2 UWT professors earn Distinguished Teaching Awards

University of Washington Tacoma (UWT) Associate Professor Janice Laakso was selected to receive the UWT 2008-09 Distinguished Teaching Award. According to UWT officials, Laakso was chosen by a committee of faculty from a field of accomplished colleagues nominated for the award. Laakso will receive a $5,000 honorarium.

For five consecutive years, UWT students have claimed distinction as winners of a national social work contest that tests their skills at influencing state policy under Laasko’s guidance.

In support of her nomination for the 2009 Distinguished Teaching Award, senior Rob Jones wrote, “Dr. Laakso is one of the most effective teachers because of the passion she has for her profession,” not only as a teacher and mentor, but “as a world-class social worker.”

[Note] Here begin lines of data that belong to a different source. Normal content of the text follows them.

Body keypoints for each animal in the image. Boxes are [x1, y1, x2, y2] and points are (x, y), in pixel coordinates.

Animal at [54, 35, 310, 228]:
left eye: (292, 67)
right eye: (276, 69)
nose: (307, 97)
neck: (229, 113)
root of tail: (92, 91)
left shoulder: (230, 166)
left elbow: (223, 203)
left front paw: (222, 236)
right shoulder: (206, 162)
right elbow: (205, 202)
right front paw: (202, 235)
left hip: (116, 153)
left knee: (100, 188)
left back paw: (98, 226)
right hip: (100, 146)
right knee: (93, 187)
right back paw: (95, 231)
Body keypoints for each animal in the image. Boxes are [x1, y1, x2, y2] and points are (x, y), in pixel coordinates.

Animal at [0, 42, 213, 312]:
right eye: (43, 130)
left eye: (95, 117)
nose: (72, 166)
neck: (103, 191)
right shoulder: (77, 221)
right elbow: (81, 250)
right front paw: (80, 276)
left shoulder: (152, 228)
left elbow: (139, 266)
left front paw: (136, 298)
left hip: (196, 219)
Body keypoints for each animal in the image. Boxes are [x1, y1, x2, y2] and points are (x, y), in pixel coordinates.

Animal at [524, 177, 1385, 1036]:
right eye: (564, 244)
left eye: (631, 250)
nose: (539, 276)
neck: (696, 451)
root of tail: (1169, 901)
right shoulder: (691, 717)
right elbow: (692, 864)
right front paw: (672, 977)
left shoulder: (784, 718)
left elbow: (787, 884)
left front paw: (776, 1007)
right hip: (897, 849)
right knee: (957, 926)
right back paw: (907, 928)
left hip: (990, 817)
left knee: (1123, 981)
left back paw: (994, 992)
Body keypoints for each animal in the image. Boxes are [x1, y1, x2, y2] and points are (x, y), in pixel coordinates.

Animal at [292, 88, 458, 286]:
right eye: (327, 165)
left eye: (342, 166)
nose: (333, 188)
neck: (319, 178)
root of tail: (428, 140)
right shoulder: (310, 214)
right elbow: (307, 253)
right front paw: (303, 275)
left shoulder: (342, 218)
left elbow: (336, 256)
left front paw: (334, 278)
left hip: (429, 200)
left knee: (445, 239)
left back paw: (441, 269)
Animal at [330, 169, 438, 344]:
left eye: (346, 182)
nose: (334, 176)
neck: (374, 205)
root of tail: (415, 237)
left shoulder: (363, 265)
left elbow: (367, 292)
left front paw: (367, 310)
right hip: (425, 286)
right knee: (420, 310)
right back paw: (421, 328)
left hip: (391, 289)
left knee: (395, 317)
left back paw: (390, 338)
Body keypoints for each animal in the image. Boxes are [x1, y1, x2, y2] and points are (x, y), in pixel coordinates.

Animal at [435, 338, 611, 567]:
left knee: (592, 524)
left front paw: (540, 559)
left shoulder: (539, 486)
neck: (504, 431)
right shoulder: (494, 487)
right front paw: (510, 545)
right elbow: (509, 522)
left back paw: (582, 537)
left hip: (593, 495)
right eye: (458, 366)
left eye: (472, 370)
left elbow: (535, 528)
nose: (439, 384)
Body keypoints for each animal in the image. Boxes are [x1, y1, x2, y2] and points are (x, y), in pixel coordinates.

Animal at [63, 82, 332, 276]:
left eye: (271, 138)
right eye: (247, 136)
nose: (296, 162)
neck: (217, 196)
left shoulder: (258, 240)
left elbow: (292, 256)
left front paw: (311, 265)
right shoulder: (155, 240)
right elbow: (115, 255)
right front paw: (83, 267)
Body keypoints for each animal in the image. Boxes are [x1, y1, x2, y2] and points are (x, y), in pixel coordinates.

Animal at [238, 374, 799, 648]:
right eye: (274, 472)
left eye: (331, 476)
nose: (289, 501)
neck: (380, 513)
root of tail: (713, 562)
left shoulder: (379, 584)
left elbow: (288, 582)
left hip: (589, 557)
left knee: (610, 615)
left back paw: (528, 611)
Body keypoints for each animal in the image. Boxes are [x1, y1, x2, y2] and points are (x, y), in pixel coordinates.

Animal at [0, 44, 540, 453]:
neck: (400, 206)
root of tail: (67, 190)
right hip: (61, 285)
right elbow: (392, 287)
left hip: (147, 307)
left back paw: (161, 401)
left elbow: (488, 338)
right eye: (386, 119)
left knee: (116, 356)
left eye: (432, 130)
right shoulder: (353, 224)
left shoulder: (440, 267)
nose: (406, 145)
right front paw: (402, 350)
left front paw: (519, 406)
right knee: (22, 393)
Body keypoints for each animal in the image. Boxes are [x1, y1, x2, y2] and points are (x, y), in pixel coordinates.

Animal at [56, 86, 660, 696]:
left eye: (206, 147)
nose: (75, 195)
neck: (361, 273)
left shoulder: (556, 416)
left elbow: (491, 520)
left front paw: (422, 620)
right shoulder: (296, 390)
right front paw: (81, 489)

“Teaching is important to me and I take it seriously,” Laakso says. “I really care that students learn.”

Similarly, Interdisciplinary Arts & Science Professor Claudia Gorbman was honored for her research on film music. Gorbman, professor of film studies and one of UWT’s founding faculty, was selected to receive the UWT 2008-09 Distinguished Research Award. She was chosen by a committee of faculty from a field of accomplished colleagues nominated for the award. Gorbman will receive a $5,000 honorarium and will deliver a lecture on her subject, open to everyone, next fall.

“Without a doubt, her work has been the foundation for an entire discipline, but continues to be a guiding light almost a generation later,” writes Daniel Goldmark, associate professor of music at Case Western Reserve University, in support of Gorbman’s nomination. Gorbman regularly receives invitations to give papers and speak at conferences and universities around the globe, and does so as frequently as her schedule allows. Recently she gave the keynote address at the international Screen conference in Glasgow. Since she joined UWT in 1990, she has given keynotes or lectures in Italy, Sweden, Poland, Australia, Germany, Hong Kong, Canada, England and Portugal, not to mention many American universities.

Gorbman is also the author of Unheard Melodies: Narrative Film Music, which set the stage for academic research of music in film. She is currently working on a second edition of the book, as well as a book on Agnes Varda. And she is co-editing another work in progress, The Oxford Handbook of New Audiovisual Aesthetics.